"I'm not doing this to get a pat on the back," he told me a few weeks ago about his one-man quest to clean up Denver's meanest street. "I don't give a fuck about that. But everyone looks at people like me and writes them off, and I wanted to show them that they shouldn't."
No, they shouldn't. A Westword article about Rollins's project — and how he cadged tools from local businesses, paid out of his own pocket to haul trash away, and devoted his spare time to the mission between required stints at the halfway house and a regular job for a CDOT contractor — caught the attention of Colorado Department of Corrections officials, community groups and others.

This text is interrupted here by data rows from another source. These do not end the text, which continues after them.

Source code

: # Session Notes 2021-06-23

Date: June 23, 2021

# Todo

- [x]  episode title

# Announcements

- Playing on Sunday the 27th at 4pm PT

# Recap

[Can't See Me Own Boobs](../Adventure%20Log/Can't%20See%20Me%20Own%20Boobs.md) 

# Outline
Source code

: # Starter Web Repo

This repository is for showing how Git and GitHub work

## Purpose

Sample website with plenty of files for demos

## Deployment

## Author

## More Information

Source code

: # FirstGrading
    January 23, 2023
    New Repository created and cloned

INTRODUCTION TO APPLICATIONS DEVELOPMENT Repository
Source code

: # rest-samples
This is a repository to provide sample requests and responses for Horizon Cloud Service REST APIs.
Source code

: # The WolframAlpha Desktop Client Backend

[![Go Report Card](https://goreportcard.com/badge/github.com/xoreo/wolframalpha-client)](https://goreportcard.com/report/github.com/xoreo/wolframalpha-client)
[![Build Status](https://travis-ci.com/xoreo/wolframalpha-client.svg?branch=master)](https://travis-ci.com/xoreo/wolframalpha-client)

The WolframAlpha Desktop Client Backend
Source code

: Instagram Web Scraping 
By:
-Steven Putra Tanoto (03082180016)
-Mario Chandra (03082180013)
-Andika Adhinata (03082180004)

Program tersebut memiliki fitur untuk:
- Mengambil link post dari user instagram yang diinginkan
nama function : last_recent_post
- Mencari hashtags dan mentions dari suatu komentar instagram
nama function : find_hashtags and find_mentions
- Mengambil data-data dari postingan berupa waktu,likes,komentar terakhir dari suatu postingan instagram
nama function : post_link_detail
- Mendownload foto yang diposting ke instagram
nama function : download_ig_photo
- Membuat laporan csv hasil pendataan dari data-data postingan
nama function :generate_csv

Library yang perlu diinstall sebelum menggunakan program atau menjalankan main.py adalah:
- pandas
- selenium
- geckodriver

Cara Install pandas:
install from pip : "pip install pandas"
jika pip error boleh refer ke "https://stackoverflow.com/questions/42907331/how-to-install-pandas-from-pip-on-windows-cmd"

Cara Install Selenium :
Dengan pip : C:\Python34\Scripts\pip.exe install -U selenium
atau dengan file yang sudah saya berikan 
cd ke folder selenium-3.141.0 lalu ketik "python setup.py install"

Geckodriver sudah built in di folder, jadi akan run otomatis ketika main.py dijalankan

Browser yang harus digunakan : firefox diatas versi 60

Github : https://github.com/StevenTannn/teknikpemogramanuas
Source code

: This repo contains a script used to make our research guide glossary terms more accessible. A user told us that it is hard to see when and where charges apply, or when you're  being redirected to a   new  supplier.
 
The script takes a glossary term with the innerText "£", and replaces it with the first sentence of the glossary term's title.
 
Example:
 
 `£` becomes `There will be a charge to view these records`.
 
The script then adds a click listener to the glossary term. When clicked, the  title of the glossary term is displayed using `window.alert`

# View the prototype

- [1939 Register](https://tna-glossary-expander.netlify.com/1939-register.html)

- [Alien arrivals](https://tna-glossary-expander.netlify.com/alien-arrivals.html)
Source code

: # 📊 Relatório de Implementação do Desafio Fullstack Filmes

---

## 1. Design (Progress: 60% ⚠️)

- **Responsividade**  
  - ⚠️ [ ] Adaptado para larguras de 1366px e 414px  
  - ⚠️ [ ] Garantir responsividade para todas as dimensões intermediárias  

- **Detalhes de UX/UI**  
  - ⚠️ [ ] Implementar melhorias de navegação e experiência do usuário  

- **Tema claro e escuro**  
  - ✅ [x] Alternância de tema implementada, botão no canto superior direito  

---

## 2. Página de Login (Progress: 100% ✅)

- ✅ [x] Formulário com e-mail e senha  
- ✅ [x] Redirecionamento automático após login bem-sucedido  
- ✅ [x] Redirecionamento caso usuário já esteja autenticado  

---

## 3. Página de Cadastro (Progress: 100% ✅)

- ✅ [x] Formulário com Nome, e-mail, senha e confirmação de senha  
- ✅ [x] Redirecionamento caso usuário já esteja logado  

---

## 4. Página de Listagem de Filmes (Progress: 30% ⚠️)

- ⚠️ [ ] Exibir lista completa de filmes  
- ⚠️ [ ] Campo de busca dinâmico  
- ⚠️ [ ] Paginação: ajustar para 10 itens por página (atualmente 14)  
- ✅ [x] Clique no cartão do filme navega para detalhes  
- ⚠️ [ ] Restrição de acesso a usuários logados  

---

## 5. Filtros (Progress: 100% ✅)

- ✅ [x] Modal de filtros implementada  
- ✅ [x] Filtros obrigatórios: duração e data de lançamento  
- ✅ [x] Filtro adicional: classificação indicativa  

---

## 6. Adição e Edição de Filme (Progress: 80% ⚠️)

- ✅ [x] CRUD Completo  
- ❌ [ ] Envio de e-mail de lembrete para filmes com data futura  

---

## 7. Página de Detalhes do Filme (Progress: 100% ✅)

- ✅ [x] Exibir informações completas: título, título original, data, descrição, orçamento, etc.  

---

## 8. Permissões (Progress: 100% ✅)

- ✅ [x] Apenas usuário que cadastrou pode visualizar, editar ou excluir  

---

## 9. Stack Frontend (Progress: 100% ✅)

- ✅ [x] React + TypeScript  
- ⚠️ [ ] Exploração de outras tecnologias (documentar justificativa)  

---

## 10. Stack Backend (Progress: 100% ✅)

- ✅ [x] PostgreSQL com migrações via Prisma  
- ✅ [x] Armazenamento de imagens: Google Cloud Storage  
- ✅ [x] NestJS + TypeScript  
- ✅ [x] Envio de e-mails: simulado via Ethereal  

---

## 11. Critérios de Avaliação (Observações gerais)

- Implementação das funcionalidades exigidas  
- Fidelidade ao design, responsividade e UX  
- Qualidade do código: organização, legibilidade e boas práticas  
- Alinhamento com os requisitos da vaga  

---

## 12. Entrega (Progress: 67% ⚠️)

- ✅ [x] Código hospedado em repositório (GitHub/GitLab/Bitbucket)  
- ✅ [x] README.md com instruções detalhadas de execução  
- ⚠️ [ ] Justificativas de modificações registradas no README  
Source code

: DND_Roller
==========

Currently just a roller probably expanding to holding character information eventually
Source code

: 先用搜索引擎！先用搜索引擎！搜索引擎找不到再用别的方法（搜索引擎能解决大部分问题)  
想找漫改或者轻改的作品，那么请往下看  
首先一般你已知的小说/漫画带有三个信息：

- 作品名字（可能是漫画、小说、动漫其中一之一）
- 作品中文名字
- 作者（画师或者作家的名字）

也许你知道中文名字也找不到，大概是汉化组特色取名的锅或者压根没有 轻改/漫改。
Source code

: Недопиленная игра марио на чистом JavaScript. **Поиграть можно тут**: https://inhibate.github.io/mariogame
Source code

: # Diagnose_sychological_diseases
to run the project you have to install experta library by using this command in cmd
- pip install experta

And last Saturday, an unlikely coalition of more than three dozen volunteers, ranging from prison-reform activists to a prominent conservative ex-legislator, showed up in the blazing heat to work hours alongside Rollins, sprucing up the block and reclaiming the sidewalk from overgrowth and debris.
Richard Morales, deputy executive director of the Latino Coalition for Community Leadership — and one of the organizers of the event — noted that there's a lot more dialogue among corrections officials and community groups about re-entry issues than anyone could have anticipated a few years ago. "This is a good project for us to get together on," he said.
Some of those who turned out to bag heaps of trash have been longtime supporters of Rollins, including family friend John Andrews, former state senator and founder of the Independence Institute. Others had never met the man before Saturday's sweaty get-together. Rollins directed the work as best he could, in between being interrupted by well-wishers and trying to get some shovel time himself.
"Boy, it sure goes a lot faster with all these people," he said. "What a humbling experience to get so many people out here who believe in me."